* _PROBLEM DESCRIPTION_: Can you transcribe every record below exactly as it appears?
▬▬▬▬▬▬▬▬▬▬
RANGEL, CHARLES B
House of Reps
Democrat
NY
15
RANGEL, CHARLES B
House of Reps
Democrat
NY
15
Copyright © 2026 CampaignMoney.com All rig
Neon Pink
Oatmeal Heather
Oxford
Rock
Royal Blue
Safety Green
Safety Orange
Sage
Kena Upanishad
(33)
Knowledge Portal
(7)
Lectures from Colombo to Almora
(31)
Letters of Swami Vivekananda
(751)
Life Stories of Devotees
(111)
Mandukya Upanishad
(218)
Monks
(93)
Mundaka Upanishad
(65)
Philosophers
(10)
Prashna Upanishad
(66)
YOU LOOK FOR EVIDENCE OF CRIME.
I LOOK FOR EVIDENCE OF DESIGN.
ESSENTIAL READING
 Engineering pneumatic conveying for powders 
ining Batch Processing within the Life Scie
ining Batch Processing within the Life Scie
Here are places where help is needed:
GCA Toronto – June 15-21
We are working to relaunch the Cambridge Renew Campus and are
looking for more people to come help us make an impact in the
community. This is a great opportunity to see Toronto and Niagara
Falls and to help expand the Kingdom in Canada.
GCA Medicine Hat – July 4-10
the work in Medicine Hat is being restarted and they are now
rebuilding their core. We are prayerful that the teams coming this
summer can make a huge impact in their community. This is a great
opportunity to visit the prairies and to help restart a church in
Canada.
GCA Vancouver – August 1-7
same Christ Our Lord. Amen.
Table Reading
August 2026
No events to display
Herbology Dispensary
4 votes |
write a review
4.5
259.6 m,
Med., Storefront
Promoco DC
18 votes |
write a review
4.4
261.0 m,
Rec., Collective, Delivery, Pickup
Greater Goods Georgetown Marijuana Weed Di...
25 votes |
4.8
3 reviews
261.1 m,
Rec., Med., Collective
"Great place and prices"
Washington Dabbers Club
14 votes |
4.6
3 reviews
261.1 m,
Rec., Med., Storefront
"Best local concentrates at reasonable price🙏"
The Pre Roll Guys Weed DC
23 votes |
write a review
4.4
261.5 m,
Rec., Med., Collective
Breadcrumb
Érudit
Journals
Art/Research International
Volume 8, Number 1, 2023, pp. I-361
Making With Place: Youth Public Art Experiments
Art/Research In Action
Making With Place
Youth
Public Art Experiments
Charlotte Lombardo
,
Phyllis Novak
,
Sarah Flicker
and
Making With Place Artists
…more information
▬▬▬▬▬▬▬▬▬▬
* _SOLVED EXERCISE_:
RANGEL, CHARLES B
House of Reps
Democrat
NY
15
RANGEL, CHARLES B
House of Reps
Democrat
NY
15
Copyright © 2026 CampaignMoney.com All rig
Neon Pink
Oatmeal Heather
Oxford
Rock
Royal Blue
Safety Green
Safety Orange
Sage
Kena Upanishad
(33)
Knowledge Portal
(7)
Lectures from Colombo to Almora
(31)
Letters of Swami Vivekananda
(751)
Life Stories of Devotees
(111)
Mandukya Upanishad
(218)
Monks
(93)
Mundaka Upanishad
(65)
Philosophers
(10)
Prashna Upanishad
(66)
YOU LOOK FOR EVIDENCE OF CRIME.
I LOOK FOR EVIDENCE OF DESIGN.
ESSENTIAL READING
 Engineering pneumatic conveying for powders 
ining Batch Processing within the Life Scie
ining Batch Processing within the Life Scie
Here are places where help is needed:
GCA Toronto – June 15-21
We are working to relaunch the Cambridge Renew Campus and are
looking for more people to come help us make an impact in the
community. This is a great opportunity to see Toronto and Niagara
Falls and to help expand the Kingdom in Canada.
GCA Medicine Hat – July 4-10
the work in Medicine Hat is being restarted and they are now
rebuilding their core. We are prayerful that the teams coming this
summer can make a huge impact in their community. This is a great
opportunity to visit the prairies and to help restart a church in
Canada.
GCA Vancouver – August 1-7
same Christ Our Lord. Amen.
Table Reading
August 2026
No events to display
Herbology Dispensary
4 votes |
write a review
4.5
259.6 m,
Med., Storefront
Promoco DC
18 votes |
write a review
4.4
261.0 m,
Rec., Collective, Delivery, Pickup
Greater Goods Georgetown Marijuana Weed Di...
25 votes |
4.8
3 reviews
261.1 m,
Rec., Med., Collective
"Great place and prices"
Washington Dabbers Club
14 votes |
4.6
3 reviews
261.1 m,
Rec., Med., Storefront
"Best local concentrates at reasonable price🙏"
The Pre Roll Guys Weed DC
23 votes |
write a review
4.4
261.5 m,
Rec., Med., Collective
Breadcrumb
Érudit
Journals
Art/Research International
Volume 8, Number 1, 2023, pp. I-361
Making With Place: Youth Public Art Experiments
Art/Research In Action
Making With Place
Youth
Public Art Experiments
Charlotte Lombardo
,
Phyllis Novak
,
Sarah Flicker
and
Making With Place Artists
…more information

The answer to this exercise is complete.